When to use components vs render


I’m a bit confused about when/where to use render vs components. My understanding is that because components are based on the upcoming web-components spec so they should be used for widgets with no domain knowledge i.e. a calendar would be a component but a meetups-calendar would use render(with associated controller, model, view, template).

Part of my confusion is that render currently seems a bit inadequate for that job, you can’t pass additional parameters through to the controller and they’re not bound when accessed in the view (from recollection). I get the feeling that it’s not really intended to be used that much, is this accurate? Would really appreciate some clarification on this.

Should {{render}} reuse controller instances?

Components should be used when you have a reusable component. As you say, they’re largely separated from their context.


It’s as I thought then. My confusion mainly comes from the following:

If I want to pass multiple parameters to a component I can do so with

{{my-component param1=boundValue1 paramValue2}}

but if I want to pass multiple parameters to a controller using render it’s not possible (controller has no access to param1).

{{render 'my-view' model param1=boundValue1}}

When using routes it’s possible to pass multiple values to a controller using either setupController or queryParams. Is it simply that the render helper was created a long time ago and this functionality was never added or is there some deliberate reason for this?


Yeah the render will just inherit the surrounding context, I think. You can “pass in” a model… IIRC. Of course there’s always the possibility I don’t know what I’m talking about. :frowning:


Nope, render explicitly does not do this. The {{render}} helper renders a combination of a controller, view and template, and optionally allows you to provide a specific model to be set to the content property of the controller. If you do not provide a model, the singleton instance of the controller will be used.

The context of the template will always be the controller.

Definitely not - components and the render helper have different use cases and render is very useful sometimes. You should use render when you want to render a specific controller, template and view together. You cannot pass parameters to render, it is assumed that the controller and its associated model, whether passed in or not, already provide all the context that you need.

If you need to pass in parameters, then the render helper is not what you need and you should use another approach. But render is indeed very usefull in lots of scenarios.


I don’t think without further information this distinction makes sense. You could happily use either helper for either of these use cases.


It seems like you have your answer, so I’ll just throw this out there. My understanding might be a little muddled, so please correct me if I’m inaccurate in any part of this, folks.

  • Render is the most drastic solution to the question of how to display content. For all intents and purposes, it’s like that part of the page is its own little sovereign nation. You can appoint its king by specifying the model and controller etc. but from then on the page into which it’s rendered doesn’t get a say. What’s the use case for this you might ask? Basically when you want to cram different, distinct parts of your app together (so different that they would normally go on their own routes) on the same page for aesthetics purposes. If you were only concerned about how much sense the whole thing makes on the development side, you would probably never use render.

  • Views are when you need to encapsulate user interaction and display logic for part of the page, while still having access to the controller at large. The are transparent (you can talk to the outside controller from inside the view). They have a mammoth explanation in the docs and the guides.

  • Components are the small fry out of these three. As you know, they can’t access the outside context.
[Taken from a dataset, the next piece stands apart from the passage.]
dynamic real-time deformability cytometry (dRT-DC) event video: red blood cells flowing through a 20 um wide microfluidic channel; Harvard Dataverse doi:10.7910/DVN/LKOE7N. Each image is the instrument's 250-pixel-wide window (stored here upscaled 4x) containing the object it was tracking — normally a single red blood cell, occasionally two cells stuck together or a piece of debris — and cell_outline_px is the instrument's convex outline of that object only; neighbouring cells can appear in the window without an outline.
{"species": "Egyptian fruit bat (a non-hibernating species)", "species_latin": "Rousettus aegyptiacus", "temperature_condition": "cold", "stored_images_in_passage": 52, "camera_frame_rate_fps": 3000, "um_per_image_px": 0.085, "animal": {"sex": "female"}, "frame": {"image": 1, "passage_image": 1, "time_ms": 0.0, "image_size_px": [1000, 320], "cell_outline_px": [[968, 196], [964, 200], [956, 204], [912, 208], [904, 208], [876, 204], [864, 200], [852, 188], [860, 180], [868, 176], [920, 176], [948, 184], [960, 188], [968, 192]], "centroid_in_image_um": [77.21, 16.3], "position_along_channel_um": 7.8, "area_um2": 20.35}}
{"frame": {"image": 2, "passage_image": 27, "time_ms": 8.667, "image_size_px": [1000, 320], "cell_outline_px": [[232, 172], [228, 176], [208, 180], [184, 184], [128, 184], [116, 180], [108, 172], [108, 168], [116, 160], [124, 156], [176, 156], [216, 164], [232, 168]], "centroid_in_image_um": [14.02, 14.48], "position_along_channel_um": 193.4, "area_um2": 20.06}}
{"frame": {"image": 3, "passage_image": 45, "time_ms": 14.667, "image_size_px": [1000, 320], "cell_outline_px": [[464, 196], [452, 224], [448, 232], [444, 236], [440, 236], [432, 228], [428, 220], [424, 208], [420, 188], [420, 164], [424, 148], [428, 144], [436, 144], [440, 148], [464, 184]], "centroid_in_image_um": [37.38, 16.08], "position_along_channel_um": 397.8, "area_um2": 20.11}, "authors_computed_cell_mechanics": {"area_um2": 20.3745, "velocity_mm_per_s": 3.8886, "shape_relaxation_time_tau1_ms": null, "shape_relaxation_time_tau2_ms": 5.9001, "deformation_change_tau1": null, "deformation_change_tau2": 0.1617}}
I think you might actually be overestimating their independence though-- they’re not necessarily no-domain-knowledge. I’ve written a lot of my app-specific components. Basically they are the default I go to when I have reuseable or compartmentalized logic and I only resort to a view or render (almost never render) if I really need the controller context.


they’re not necessarily no-domain-knowledge. I’ve written a lot of my app-specific components.

Well this is where my confusion began, as seems to be the ember way I like to split my page up into small areas that have their own view/controller. When I started using ember I gravitated towards using components for everything and didn’t ever really use render. Then I discovered that components is an upcoming spec and having understood it a little better it seemed like it was more appropriate for adding custom widgets (similar to jquery plugins for instance). Another issue was that I didn’t really understand why I was using an MVC framework but ending up putting most of my app into widgets which don’t have separate views and controllers. At this point I switched to using render a lot more. It seemed like a good fit except for the parameters issue…

So now I’m a bit lost, it sounds like render should only be used very rarely and that if you want to split up the page you should really be using components(as opposed to my current practice which is to make heavy use of render). Is it the intention that the MVC is only really used in association with routes?


@alexspeller Hey thanks for that correction. I clearly didn’t know what I was talking about WRT render! Apologies. Perhaps I was thinking of partial, actually! :wink:


I guess the problem is, it’s all very specific to whatever your use-case is… so perhaps you could share these use cases… there’s no reason to use any of these things unless you’re repeating yourself. The devil is in how we’re repeating ourselves, I guess :smile:

So, perhaps you could explain a bit more about the ways you’re repeating yourself in your app, so we could be a bit more helpful?

I’ve tended to reach for components a lot in the current app I’m building. Having said that, I use partials a lot too to separate out my content.

I think Ember could deal with some better non-trivial examples in its documentation.